*** Opening SOURCE DATA ***
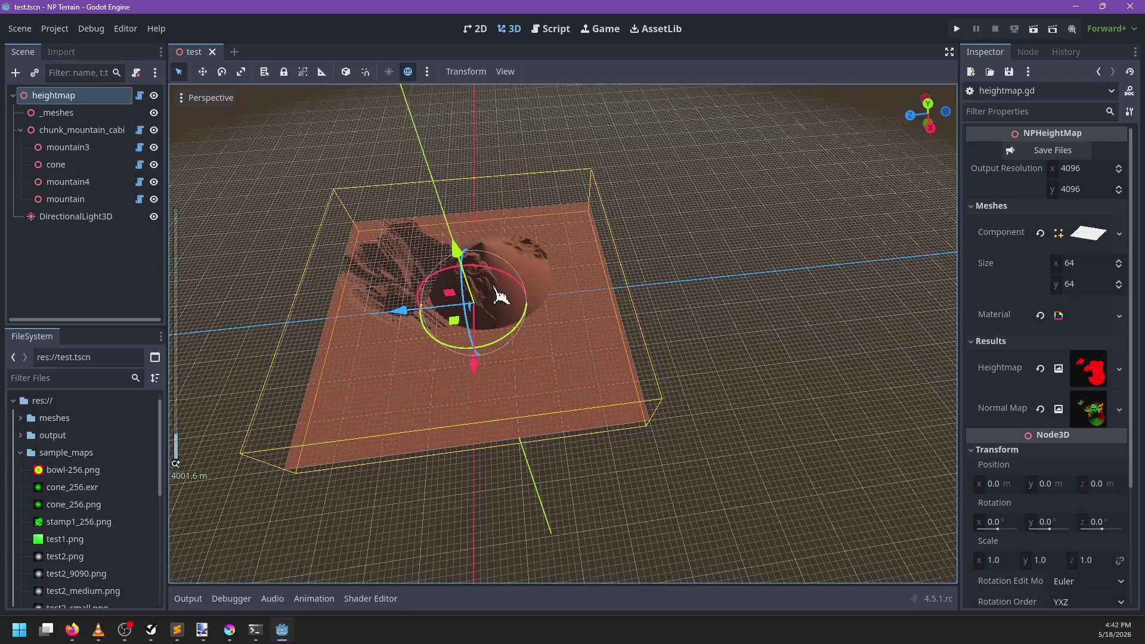
mouse_move(510, 400)
left_mouse_down()
mouse_move(598, 309)
mouse_move(567, 334)
mouse_move(647, 302)
left_mouse_up()
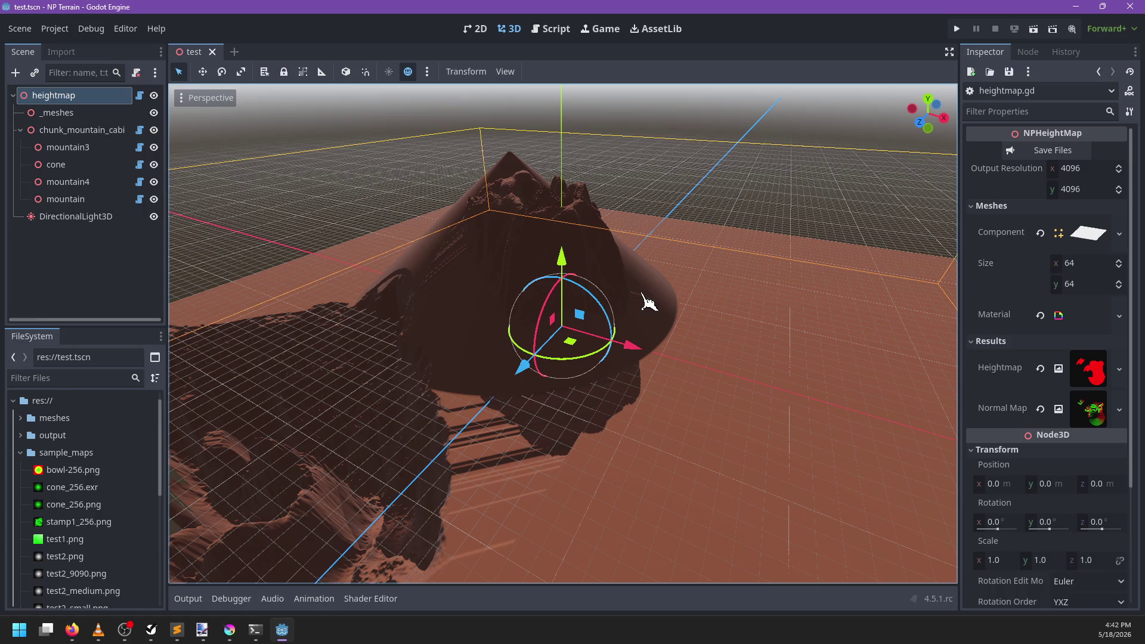
Step: Try moving the heightmap node, undo it back to the origin, and frame the _meshes node
mouse_move(569, 341)
left_mouse_down()
mouse_move(609, 397)
mouse_move(667, 397)
mouse_move(704, 331)
mouse_move(660, 378)
left_mouse_up()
*** Closing SOURCE DATA ***
* **EXERCISE**
The response must repeat exactly the lines above from the one with "mouse_move(598, 309)" through the one with "mouse_move(660, 378)", including both, and must contain no pictures and no other text.

* **WRITTEN REPLY**
mouse_move(598, 309)
mouse_move(567, 334)
mouse_move(647, 302)
left_mouse_up()
Step: Try moving the heightmap node, undo it back to the origin, and frame the _meshes node
mouse_move(569, 341)
left_mouse_down()
mouse_move(609, 397)
mouse_move(667, 397)
mouse_move(704, 331)
mouse_move(660, 378)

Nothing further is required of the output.